Task to complete>
All of the entries below need repeating exactly, apart from their images.

Dataset records>
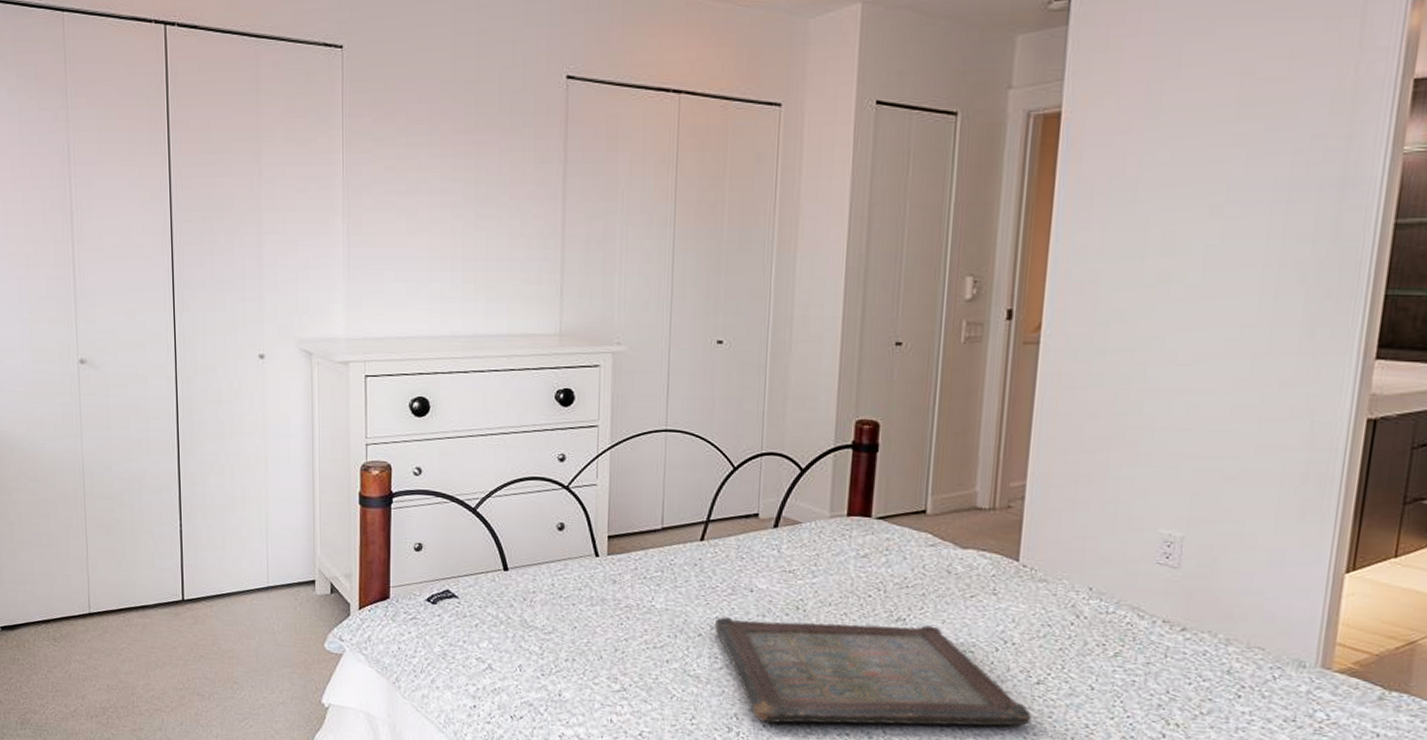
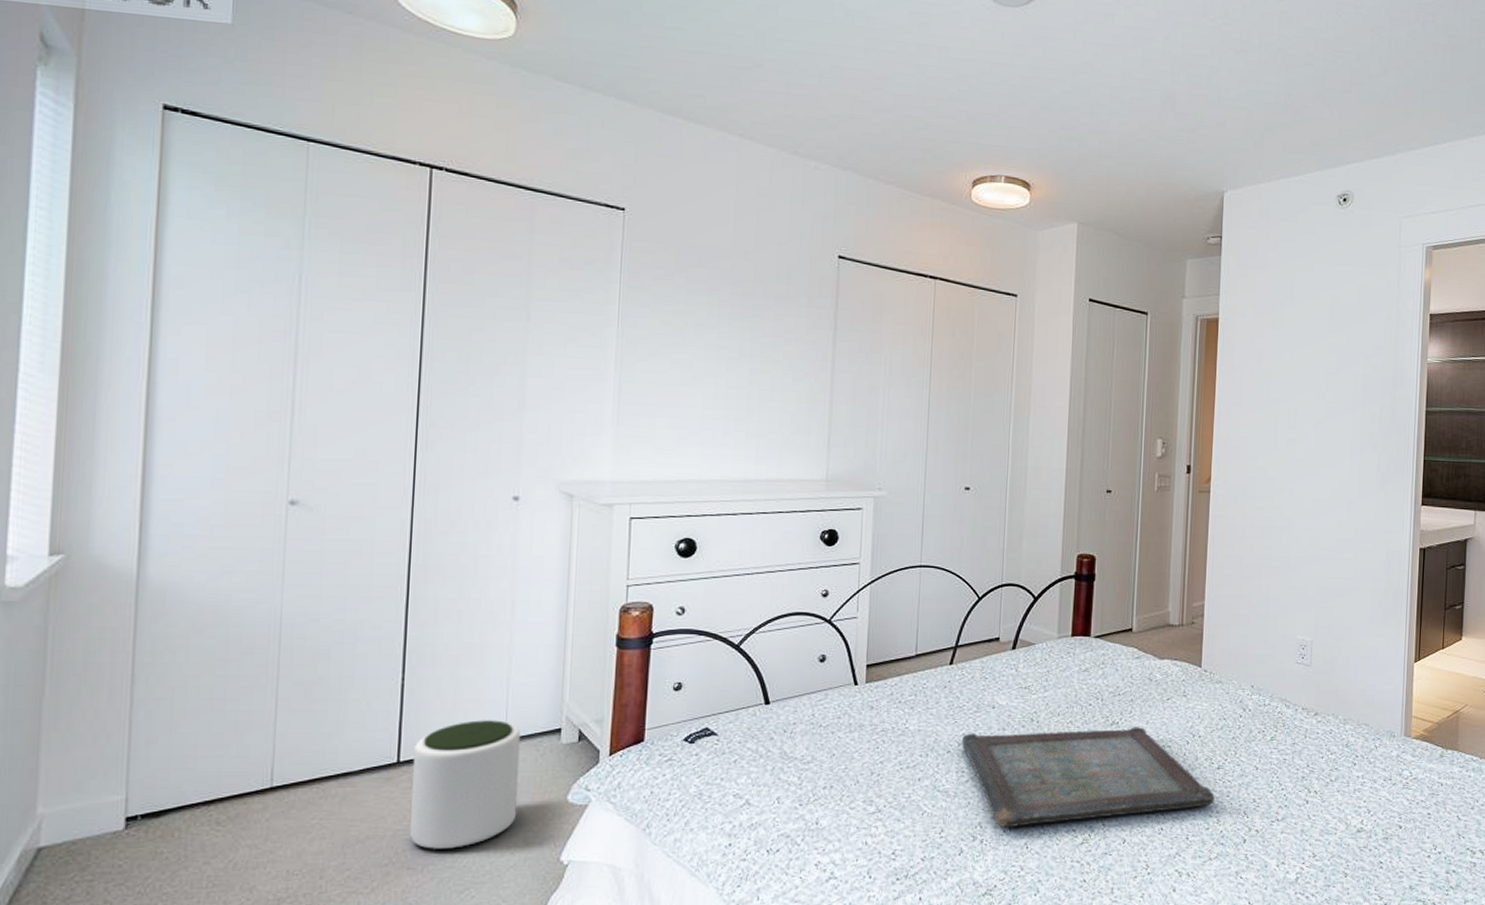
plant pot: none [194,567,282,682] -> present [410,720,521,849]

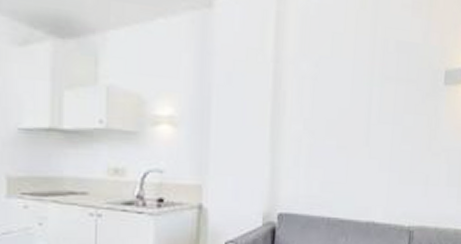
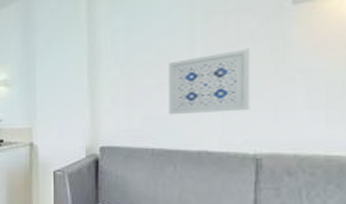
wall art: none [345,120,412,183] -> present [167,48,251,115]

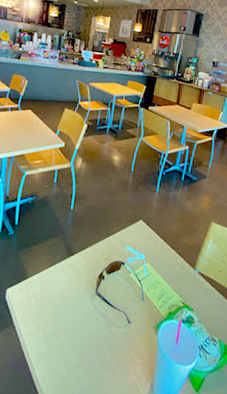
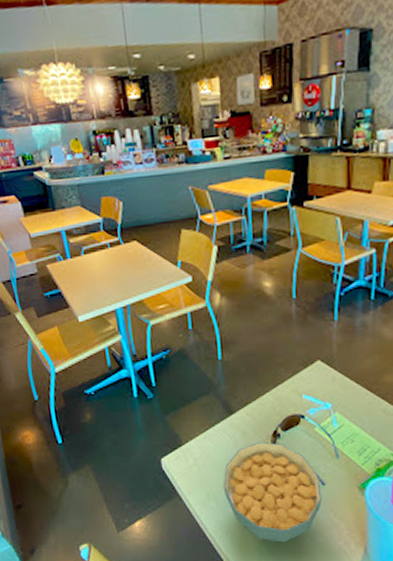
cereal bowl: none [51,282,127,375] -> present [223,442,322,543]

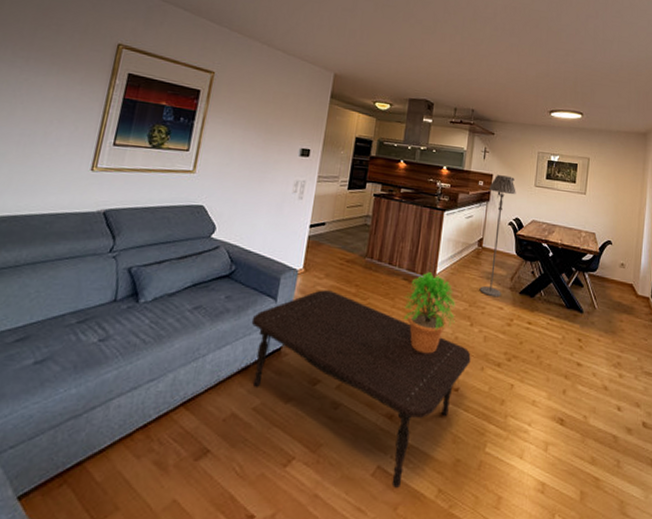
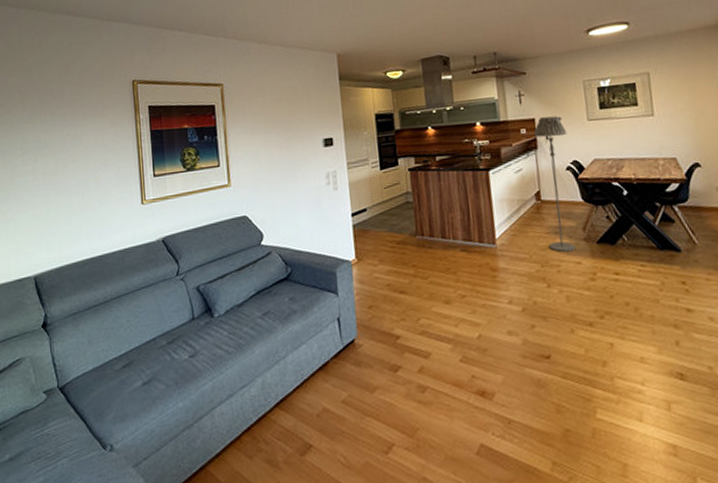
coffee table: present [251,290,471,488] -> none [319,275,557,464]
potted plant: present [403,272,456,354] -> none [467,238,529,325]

Solved exercise>
plant pot: none [194,567,282,682] -> present [410,720,521,849]

wall art: none [345,120,412,183] -> present [167,48,251,115]

cereal bowl: none [51,282,127,375] -> present [223,442,322,543]

coffee table: present [251,290,471,488] -> none [319,275,557,464]
potted plant: present [403,272,456,354] -> none [467,238,529,325]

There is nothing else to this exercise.